Kallmann syndrome is a type of hypogonadotropic hypogonadism, associated with hyposmia or anosmia (reduced or absent sense of smell). A normal to low serum concentration of LH and FSH in the presence of low concentrations of the sex steroids and absence of any other hypothalamic or pituitary abnormalities is indicative of Kallmann syndrome.
The genetic defect involved in KAL1 is of the Kallmann Syndrome Interval Gene 1 (KALG1 or KAL1) gene on the X chromosome.

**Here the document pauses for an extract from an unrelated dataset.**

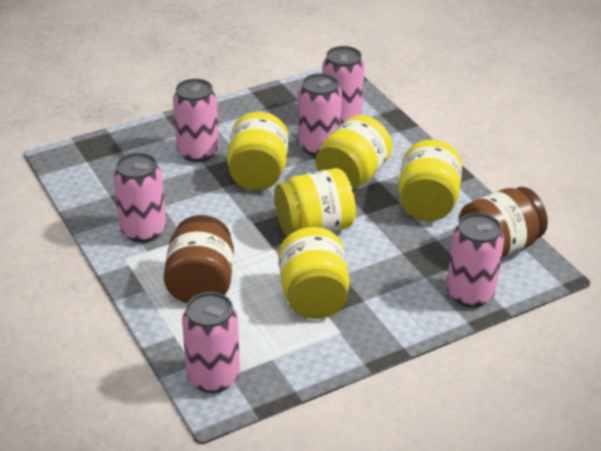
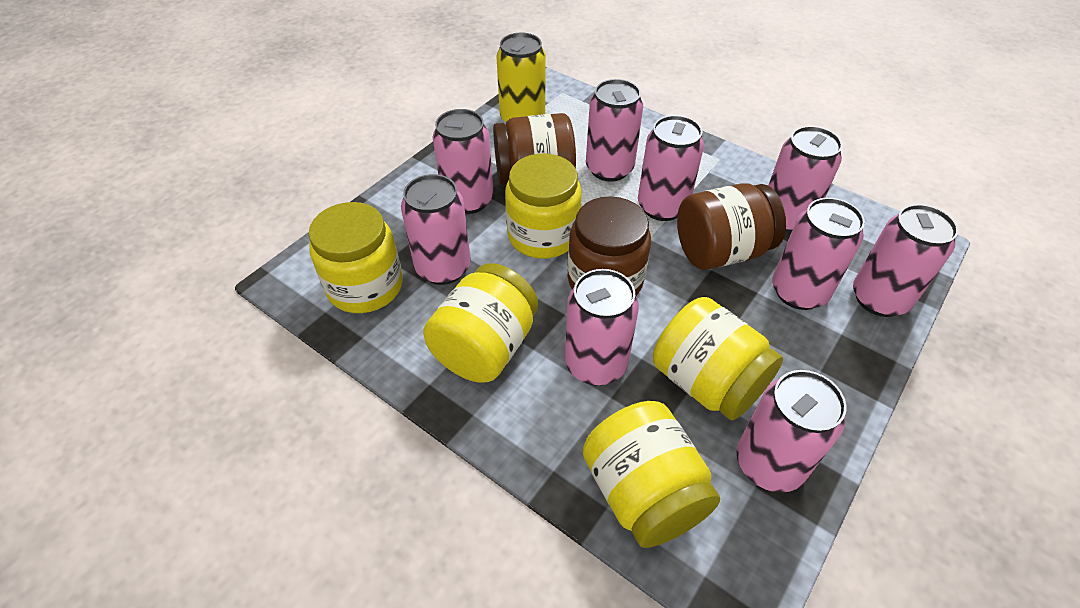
brown jar: [164,215,234,303] [459,187,548,259] = 2 -> [493,113,576,185] [568,196,651,296] [677,183,786,270] = 3
pink can: [114,153,166,243] [173,79,219,162] [182,292,240,393] [298,73,342,156] [323,46,365,125] [447,213,504,307] = 6 -> [401,174,471,285] [433,109,493,214] [565,269,639,385] [586,79,643,182] [638,115,704,221] [736,370,847,493] [768,126,842,233] [772,198,865,310] [853,204,958,317] = 9
yellow can: none = 0 -> [496,33,546,122] = 1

Abujbara et al. (2004) identified and studied a total of 32 patients (age of presentation: 4 to 46-years) with Kallmann syndrome, belonging to 12 different Jordanian and Palestinian families, over a period of 5-years. In two additional families, the X-linked mode of inheritance was shown to be most likely, since the affected males showed synkinesia with a negative family history.
In the older sister of a sib pair with complete androgen insensitivity, Gannagé-Yared et al. (2005) identified KS, together with synkinesia and multiple skeletal abnormalities.
Nabbout et al. (2009) reported the unusual case of an 18-year-old patient diagnosed with the coexistence of two X-linked inherited disorders, X-linked hypophosphatemic rickets (XLH) and Kallmann syndrome.